#### SELECTED PASSAGE:
--*--
UNDROP in Snowflake
In Snowflake you have UNDROP command, which recovers deleted tables. By default the data retention period in Snowflake is 1 day, so after accidentally dropping a table, or running CTAS (CREATE OR REPLACE TABLE AS) then you can recover that table by simply running:
ALTER TABLE DWH.TABLE1 RENAME TO DWH.TABLE1_BACKUP;
UNDROP TABLE DWH.TABLE1;
Replace DWH with your schema name, e.g. STAGING, etc.
And if you dropped many tables, well hopefully not, but if you did, then script it up in Excel. Put the table names in column A like this, and write a simple formula to rename and undrop in column B:
And just copy down that cell B2. Copy paste column B to Snowflake and click "Run All" on the top right hand corner.
And voila! All your tables are restored!
Afterwards, you can just drop those "_BACKUP" tables. Use the same sheet as above, which has TABLE1 to TABLE100 on column A. Just replace cell B2 with "DROP TABLE DWH." & A2 & ";" and copy it down to B100.
Right that's it then. Oh and if you use dbt and you want to find out which source tables are used for all your warehouse models, simply type this:
dbt ls -s +models/dwh/*.sql -r source
Replace dwh with your folder name.
Say you have 100 source tables, but your warehouse only use 60 of them, then this command will list those 60 tables.
The ls command lists down the model names. It doesn't run or build them, just listing them down.
The + sign indicates that you want to include any models that makes up on your warehouse tables. And that includes all your staging tables, snapshots, and all your source tables.
The -r is a short for --resource-type, which accepts parameters like models, seed, test, source and snapshots. Above I use "source" which means that it will list all the source tables.
Second one: SELECT
The SELECT STATEMENT in Snowflake has a few features: EXCLUDE, RENAME, REPLACE.
--*--
#### DATASET EXTRACT:
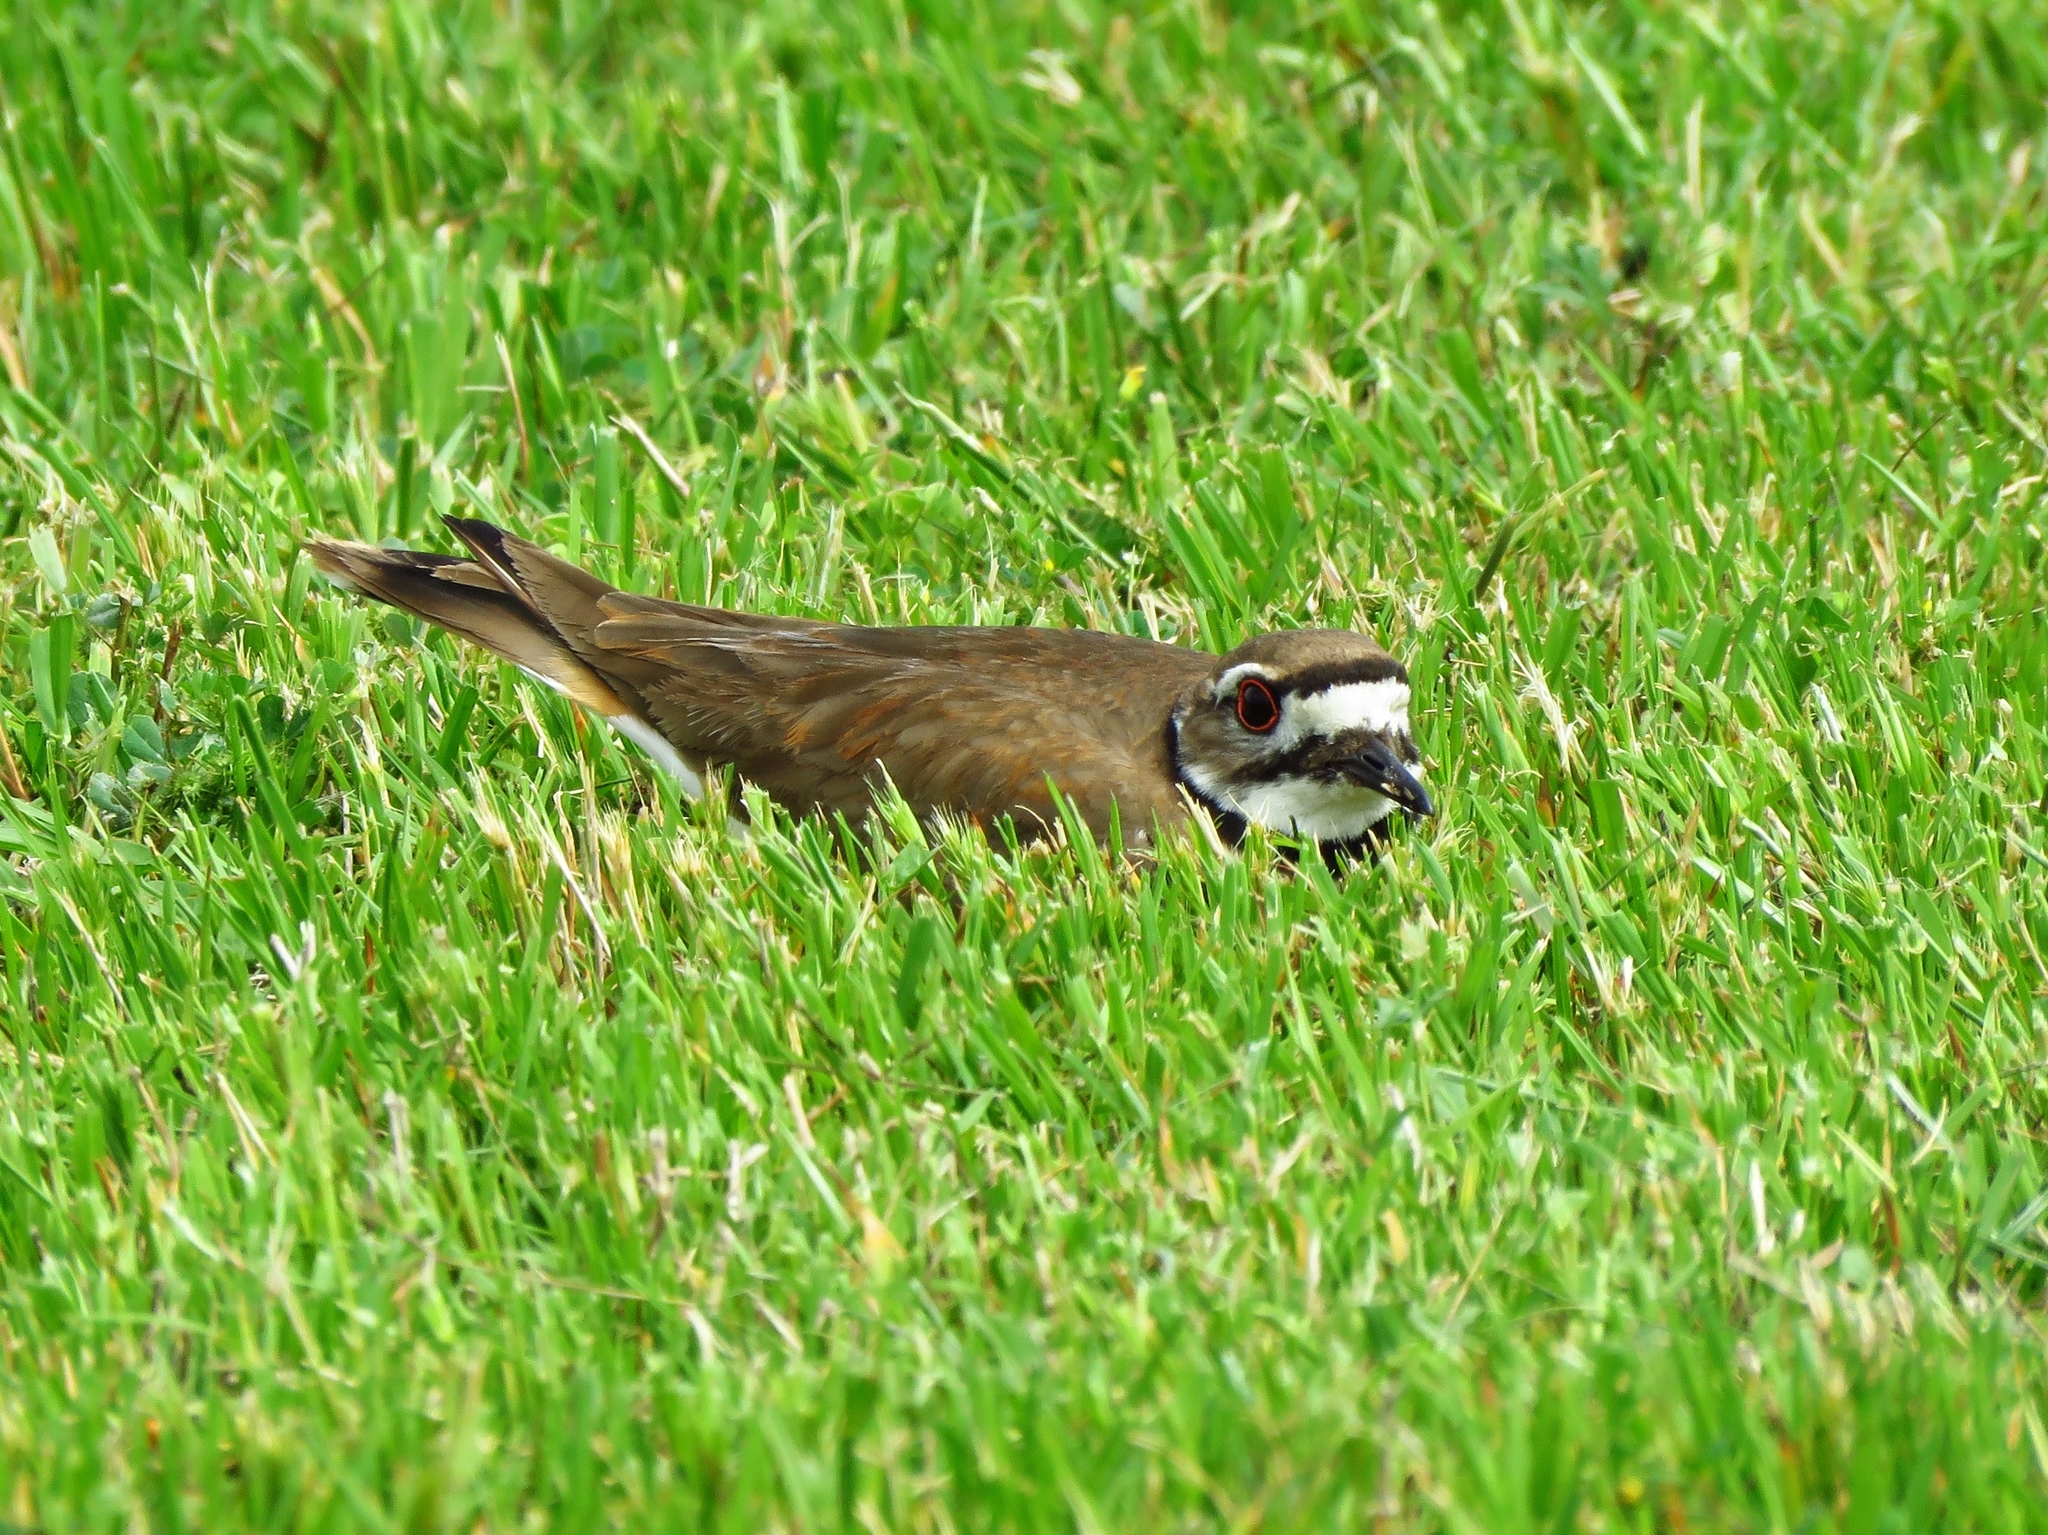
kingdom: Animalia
--*--
#### TASK BRIEF:
Write the next part of the Snowflake text, starting right after its final sentence about the SELECT statement's features. The lines after the Snowflake text are separate material unconnected to it.

#### ANSWER TO THIS EXERCISE:
If you use SELECT *, you can exclude a column like this:
SELECT * EXCLUDE COLUMN1 FROM TABLE1;
Why would you want to exclude a column?
Because in dbt, you work in layers. And a big models with lots of CTEs will perform faster if it is broken down into a few models.
Here's an example. You start by selecting columns from staging tables, then pass down to the next CTE
WITH CTE1 AS
( SELECT COL1, COL2, COL3 FROM STAGE.TABLE1
UNION
SELECT COL1, COL2, COL3 FROM STAGE.TABLE2
),
CTE2 AS
( SELECT *,
CASE WHEN T3.COL2 = 2 THEN C1.COL2
WHEN T3.COL2 = 3 THEN C1.COL3
ELSE 'DEFAULT'
END AS COL4
FROM CTE1 AS C1
INNER JOIN STAGE.TABLE3 AS T3 ON C1.COL1 = T3.COL1
),
CTE3 AS
( SELECT *,
...
FROM CTE2
LEFT JOIN ...
)
SELECT DISTINCT *,
...
FROM CTE3
LEFT JOIN ...
So with each CTE, you are adding more and more columns, and more and more logic. That's the dbt world for you, it's all about transforming data, in layers. And sometimes when a model takes more than 5 seconds to build, it's time to break it into 2-3 pieces so that it will only take a second or two to build.
Now, during this final SELECT DISTINCT *, sometimes you need to exclude a column which was an intermediate calculation because that column is making the rows split into many rows. Columns like customer/product identifiers, etc. That's when you use EXCLUDE in your SELECT clause. That's in Snowflake, not in other database platform though.
In Snowflake you can also use RENAME or REPLACE in your SELECT * statement.
With REPLACE you need to specify the exact column name, like RENAME PRODUCT_NAME AS PRODUCT_DESCRIPTION.
With RENAME you can rename many columns in one go, for example: REPLACE ('PRODUCT_LEVEL_' || GROUP_ID AS 'PRODUCT_GROUP_' || GROUP_ID). This renames PRODUCT_LEVEL_1 column to PRODUCT_GROUP_1, PRODUCT_LEVEL_2 to PRODUCT_GROUP_2, and so on.
That's it folks. Two things about Snowflake: UNDROP and SELECT in Snowflake.
Keep learning!